The restored and renovated Sears Roebuck, and Co. powerhouse is now known as the Charles H. Shaw Technology and Learning Center, a LEED-platinum-hopeful charter high school in the Homan Square development in North Lawndale.
When the Sears powerhouse was mothballed in 2002, stationary engineer Tom Reidy, of Local 399, was the last to leave. “When I walked out,” Reidy says, “it was the same as it was when I got there that morning.”
Now, the great hall that once housed chillers, hydraulic pumps, and turbine generators has been transformed into the center’s entrance, assembly room, and cafeteria. Windows were restored and outfitted with double glazing, the skylight was upgraded with Kalwall panels, and the existing mezzanine was extended to accommodate a teachers lounge.

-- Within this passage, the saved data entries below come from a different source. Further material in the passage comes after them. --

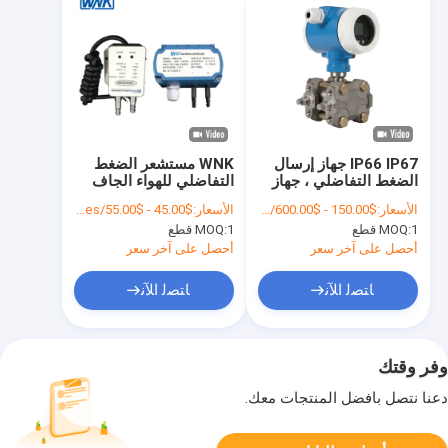
IP66 IP67 جهاز إرسال
WNK مستشعر الضغط
الضغط التفاضلي ، جهاز
التفاضلي للهواء الجاف
إرسال مستوى نوع
I2C مع غطاء من
الأسعار:
$150.00 - $600.00/Pieces
الأسعار:
$45.00 - $55.00/Pieces
بروتوكول هارت
الألومنيوم للرياح
1 قطع
MOQ:
1 قطع
MOQ:
أحصل على آخر سعر
أحصل على آخر سعر
ﺎﺘﺼﻟ ﺍﻶﻧ
ﺎﺘﺼﻟ ﺍﻶﻧ
وفر وقتك
دعنا نتصل بأفضل المنتجات معك.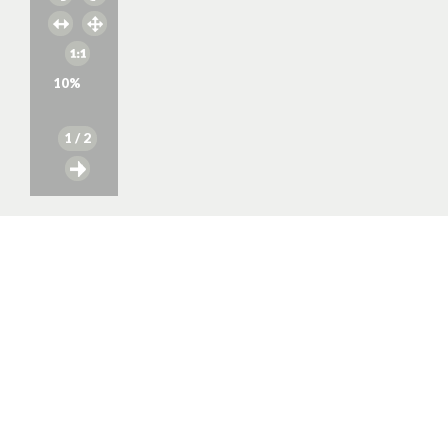
10
%
1
/ 2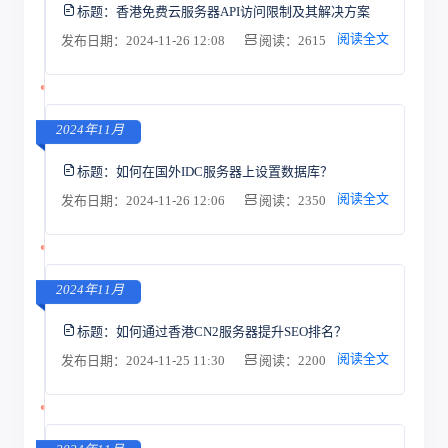
标题：
香港免费云服务器API访问限制及其解决方案
阅读全文
发布日期：2024-11-26 12:08
阅读：2615
2024年11月
标题：
如何在国外IDC服务器上设置数据库？
阅读全文
发布日期：2024-11-26 12:06
阅读：2350
2024年11月
标题：
如何通过香港CN2服务器提升SEO排名？
阅读全文
发布日期：2024-11-25 11:30
阅读：2200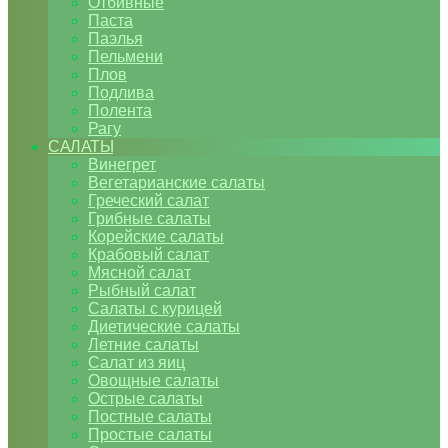
Отбивные
Паста
Паэлья
Пельмени
Плов
Подлива
Полента
Рагу
САЛАТЫ
Винегрет
Вегетарианские салаты
Греческий салат
Грибные салаты
Корейские салаты
Крабовый салат
Мясной салат
Рыбный салат
Салаты с курицей
Диетические салаты
Летние салаты
Салат из яиц
Овощные салаты
Острые салаты
Постные салаты
Простые салаты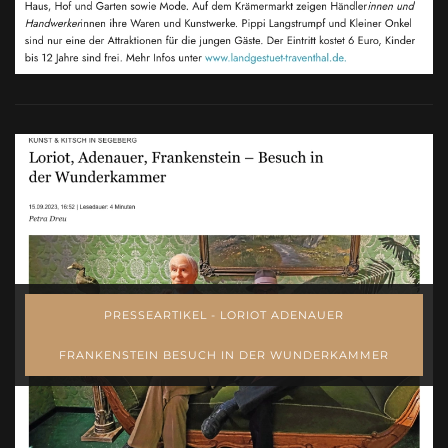
PRESSEARTIKEL - LORIOT ADENAUER
FRANKENSTEIN BESUCH IN DER WUNDERKAMMER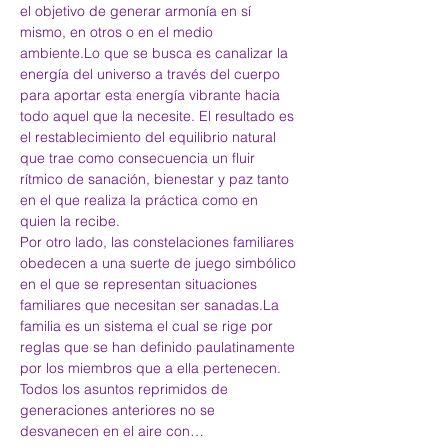
el objetivo de generar armonía en sí 
mismo, en otros o en el medio 
ambiente.Lo que se busca es canalizar la 
energía del universo a través del cuerpo 
para aportar esta energía vibrante hacia 
todo aquel que la necesite. El resultado es 
el restablecimiento del equilibrio natural 
que trae como consecuencia un fluir 
rítmico de sanación, bienestar y paz tanto 
en el que realiza la práctica como en 
quien la recibe.
Por otro lado, las constelaciones familiares 
obedecen a una suerte de juego simbólico 
en el que se representan situaciones 
familiares que necesitan ser sanadas.La 
familia es un sistema el cual se rige por 
reglas que se han definido paulatinamente 
por los miembros que a ella pertenecen. 
Todos los asuntos reprimidos de 
generaciones anteriores no se 
desvanecen en el aire con…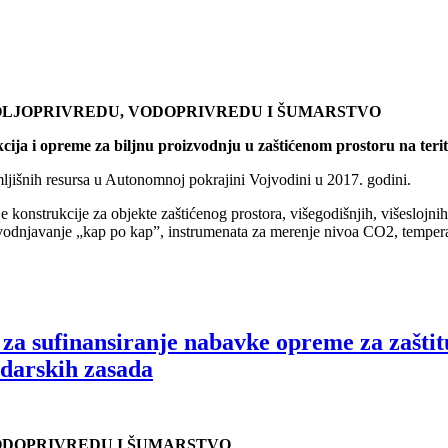
POLJOPRIVREDU, VODOPRIVREDU I ŠUMARSTVO
ija i opreme za biljnu proizvodnju u zaštićenom prostoru na terit
zemljišnih resursa u Autonomnoj pokrajini Vojvodini u 2017. godini.
konstrukcije za objekte zaštićenog prostora, višegodišnjih, višeslojnih f
avodnjavanje „kap po kap”, instrumenata za merenje nivoa CO2, temperatu
 za sufinansiranje nabavke opreme za zašti
adarskih zasada
VODOPRIVREDU I ŠUMARSTVO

On the south side of the building, a massive system of catwalks was put in place to allow for a code-required third point of access to the fire department. Doubling as a shading device, the structure hangs off the original building frame. Doors from each classroom open onto the walkways to provide egress.
The basement level is used largely for faculty office space and special-education classes. Instead of erecting walls to create individual offices, the architects located faculty carrels around the massive poured-concrete arches that once served as a counterbalance to the generators and now bring a cloisterlike quality to the below-grade space.
The once-daunting maze of narrow hallways and conduits in the basement has been transformed into a brightly painted and welcoming space.
Working with the vocabulary of piping already in place, the architects chose to run wiring to teachers’ carrels and tutoring rooms through a series of cable trays that are suspended from the ceiling.
To preserve the building’s history, some of the historic elements were left in place (like the now-painted coal hopper). “We wanted the building to be an educational tool,” Homan Square Community Center Foundation president Kristin Dean says, “and to tell a story about energy production; how we used to produce energy 100 years ago, and how we produce it now.” The brick-clad coal chute was restored, and windows were installed so that students can look into the space from their new learning environment.
Massive ductwork that used to contain and direct the flows of super-heated steam was removed to make way for two new floor slabs, dividing the once 75-foot-high space into three classroom levels.
In the newly finished hallway a lattice beam was left exposed amid the new drywall and metal decking. Dusty and rusting spaces have been transformed by brightly painted walls and high-traffic carpet tile.
Machinery in the boiler side of the building (seen here) was removed to make way for a central staircase.
A central stair was added to provide circulation for students moving between floors. It is located in front of the restored coal chute and hung off original lattice beams. Where possible, the original structural elements were maintained, both to reinforce the building’s history and also to reduce new construction and renovation costs.
The top of the vast triple-height boiler room was originally capped with a glass skylight to allow daylight for the engineers working on the conglomeration of equipment below.
Now, the glass has been replaced with translucent panels, and an inserted slab creates a third floor of classrooms with a wide enough hallway to serve as an informal student gathering space.